Der übliche Besuch von Curanderos beim Patienten beginnt mit einem Gespräch. Dann hört der Heiler lange Zeit, eine Stunde lang, auf den Puls des Patienten. Der Curanderos gibt dem Patienten dann Kerzen in verschiedenen Längen und Farben, die am nächsten Tag zu einer bestimmten Zeit in der Kirche angezündet werden sollen. Weiße Kerzen sollen Herzkrankheiten loswerden, rote zur Verbesserung der Blutzusammensetzung, gelbe zur Behandlung von Unfruchtbarkeit und Fieber, schwarze werden in extremen Fällen verschrieben, wenn der Patient stirbt. Gomez erklärt Touristen normalerweise, dass goldene Kerzen, die zu bestimmten Zeiten in einer örtlichen Kirche angezündet werden, Geld und Reichtum anziehen.
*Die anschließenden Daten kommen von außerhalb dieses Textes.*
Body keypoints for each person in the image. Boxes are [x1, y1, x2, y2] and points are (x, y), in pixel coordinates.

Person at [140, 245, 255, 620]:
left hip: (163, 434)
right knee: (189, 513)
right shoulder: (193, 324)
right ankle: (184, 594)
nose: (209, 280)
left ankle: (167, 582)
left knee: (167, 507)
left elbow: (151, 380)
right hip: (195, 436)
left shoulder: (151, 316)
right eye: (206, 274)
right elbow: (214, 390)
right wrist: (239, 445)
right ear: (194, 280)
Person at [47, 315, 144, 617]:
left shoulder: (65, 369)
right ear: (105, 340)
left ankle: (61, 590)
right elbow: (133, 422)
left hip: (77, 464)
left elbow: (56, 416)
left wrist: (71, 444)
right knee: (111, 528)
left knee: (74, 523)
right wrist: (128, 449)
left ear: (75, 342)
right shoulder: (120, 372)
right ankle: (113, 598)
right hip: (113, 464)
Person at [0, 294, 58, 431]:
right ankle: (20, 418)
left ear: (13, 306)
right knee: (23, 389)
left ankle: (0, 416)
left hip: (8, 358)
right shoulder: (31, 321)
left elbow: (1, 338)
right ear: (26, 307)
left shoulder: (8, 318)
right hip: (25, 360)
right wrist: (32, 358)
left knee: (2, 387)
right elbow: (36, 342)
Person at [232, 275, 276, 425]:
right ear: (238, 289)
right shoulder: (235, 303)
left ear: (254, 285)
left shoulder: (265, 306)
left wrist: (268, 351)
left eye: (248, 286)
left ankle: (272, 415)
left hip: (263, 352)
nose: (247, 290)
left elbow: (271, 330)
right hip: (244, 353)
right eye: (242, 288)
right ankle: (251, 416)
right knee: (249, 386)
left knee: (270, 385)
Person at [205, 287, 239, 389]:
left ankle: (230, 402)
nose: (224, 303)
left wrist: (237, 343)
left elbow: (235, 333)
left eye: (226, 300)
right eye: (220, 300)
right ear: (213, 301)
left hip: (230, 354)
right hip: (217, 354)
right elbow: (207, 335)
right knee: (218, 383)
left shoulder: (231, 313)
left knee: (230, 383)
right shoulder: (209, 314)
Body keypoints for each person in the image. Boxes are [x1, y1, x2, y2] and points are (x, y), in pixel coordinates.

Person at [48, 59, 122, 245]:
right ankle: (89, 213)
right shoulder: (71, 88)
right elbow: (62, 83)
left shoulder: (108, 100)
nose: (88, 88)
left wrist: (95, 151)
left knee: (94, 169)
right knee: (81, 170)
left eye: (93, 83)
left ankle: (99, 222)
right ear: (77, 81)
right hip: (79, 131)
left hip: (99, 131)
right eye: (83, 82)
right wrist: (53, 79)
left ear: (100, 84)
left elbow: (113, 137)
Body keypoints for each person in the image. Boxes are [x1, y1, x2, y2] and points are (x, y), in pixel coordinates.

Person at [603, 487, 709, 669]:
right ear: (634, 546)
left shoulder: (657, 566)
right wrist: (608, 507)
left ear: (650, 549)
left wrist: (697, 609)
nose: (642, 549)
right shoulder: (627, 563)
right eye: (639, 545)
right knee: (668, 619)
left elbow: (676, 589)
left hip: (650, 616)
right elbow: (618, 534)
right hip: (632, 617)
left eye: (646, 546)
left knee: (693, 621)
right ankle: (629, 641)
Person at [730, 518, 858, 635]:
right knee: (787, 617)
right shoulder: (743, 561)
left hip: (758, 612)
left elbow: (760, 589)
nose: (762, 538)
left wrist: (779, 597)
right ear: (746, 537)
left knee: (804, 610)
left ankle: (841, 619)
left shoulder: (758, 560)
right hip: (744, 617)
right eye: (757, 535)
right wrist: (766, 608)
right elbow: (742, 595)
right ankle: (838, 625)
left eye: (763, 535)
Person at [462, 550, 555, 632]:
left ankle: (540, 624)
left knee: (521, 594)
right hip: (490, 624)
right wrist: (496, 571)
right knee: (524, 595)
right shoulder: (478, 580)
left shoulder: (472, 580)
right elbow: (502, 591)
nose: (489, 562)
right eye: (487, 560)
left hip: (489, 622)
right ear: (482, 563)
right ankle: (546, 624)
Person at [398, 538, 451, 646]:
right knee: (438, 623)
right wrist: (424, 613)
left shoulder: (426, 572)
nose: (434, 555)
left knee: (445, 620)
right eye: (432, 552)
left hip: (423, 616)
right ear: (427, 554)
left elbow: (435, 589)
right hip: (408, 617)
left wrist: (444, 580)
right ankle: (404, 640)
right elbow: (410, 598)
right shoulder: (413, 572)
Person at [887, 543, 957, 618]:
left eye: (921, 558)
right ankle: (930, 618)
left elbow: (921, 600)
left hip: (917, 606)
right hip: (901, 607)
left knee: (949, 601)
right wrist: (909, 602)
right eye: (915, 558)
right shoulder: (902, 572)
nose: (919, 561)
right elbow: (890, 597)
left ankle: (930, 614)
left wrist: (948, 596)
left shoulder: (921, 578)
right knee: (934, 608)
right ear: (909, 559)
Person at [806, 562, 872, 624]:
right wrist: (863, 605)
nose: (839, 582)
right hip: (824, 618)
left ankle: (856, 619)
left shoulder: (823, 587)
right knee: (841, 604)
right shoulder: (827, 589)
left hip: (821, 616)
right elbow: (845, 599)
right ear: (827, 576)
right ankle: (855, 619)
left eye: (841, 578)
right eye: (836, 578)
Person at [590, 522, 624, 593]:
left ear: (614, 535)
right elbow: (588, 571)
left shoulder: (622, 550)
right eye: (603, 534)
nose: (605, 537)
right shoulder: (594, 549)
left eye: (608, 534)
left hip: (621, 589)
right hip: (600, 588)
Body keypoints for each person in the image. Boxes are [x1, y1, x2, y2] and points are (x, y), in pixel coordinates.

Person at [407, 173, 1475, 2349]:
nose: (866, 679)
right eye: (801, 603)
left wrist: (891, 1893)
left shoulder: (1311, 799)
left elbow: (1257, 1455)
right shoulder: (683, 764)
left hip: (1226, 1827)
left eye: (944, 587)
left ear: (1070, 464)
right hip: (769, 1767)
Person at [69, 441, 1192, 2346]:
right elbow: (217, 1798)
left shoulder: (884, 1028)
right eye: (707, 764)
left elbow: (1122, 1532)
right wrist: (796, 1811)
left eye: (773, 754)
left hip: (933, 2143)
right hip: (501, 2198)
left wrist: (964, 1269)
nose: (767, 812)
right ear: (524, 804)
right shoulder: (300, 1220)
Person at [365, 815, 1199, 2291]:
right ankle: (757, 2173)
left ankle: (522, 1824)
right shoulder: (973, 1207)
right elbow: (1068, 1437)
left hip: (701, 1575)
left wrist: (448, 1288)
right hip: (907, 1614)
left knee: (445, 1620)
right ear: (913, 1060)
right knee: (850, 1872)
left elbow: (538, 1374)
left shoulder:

Manchmal dürfen Touristen während der Wellness-Rituale in der Kirche anwesend sein. Während eines solchen Rituals hielt Gomez Eier über den Körper einer kranken Frau, die auf dem Boden lag, und brach sie dann auf ihrer Stirn. So versuchte er, die schlechte Energie aus dem Körper der Frau herauszuholen und in Eier zu übertragen. Manchmal faltet der Schamane den Hals des Huhns über den Körper des Patienten. Im Allgemeinen spielen Hühner eine wichtige Rolle in der Maya-Religion. Ihr Blut wird den Antares geopfert. Nach den Überzeugungen der Anwohner, die aus der Antike stammen, müssen Sie einen lebenden Hahn geben oder eine Person, die Sie nicht mögen, mit einem Hühnermehl behandeln, wenn Sie möchten, dass Ihr Wunsch in Erfüllung geht.

Ein Drittel der Bevölkerung des 3,6 Millionen Bundesstaates Chiapas sind direkte Nachkommen der alten Maya
Ein Drittel der Bevölkerung des 3,6 Millionen Bundesstaates Chiapas sind direkte Nachkommen der alten Maya

Ein Drittel der Bevölkerung des 3,6 Millionen Bundesstaates Chiapas sind direkte Nachkommen der alten Maya.

In der lokalen Tradition ist ein spezielles Getränk aus Sumpfrohr und Tannenzapfen sehr beliebt. Wenn Sie viel trinken, wirkt das Getränk analgetisch und halluzinogen. Mit diesem Getränk, erklärt Gomez, können Schamanen und Curanderos in die höheren Welten reisen, in denen die Antares-Geister wohnen. Dort haben sie die Möglichkeit, die Antares nach etwas zu fragen, zum Beispiel nach der Genesung des Patienten.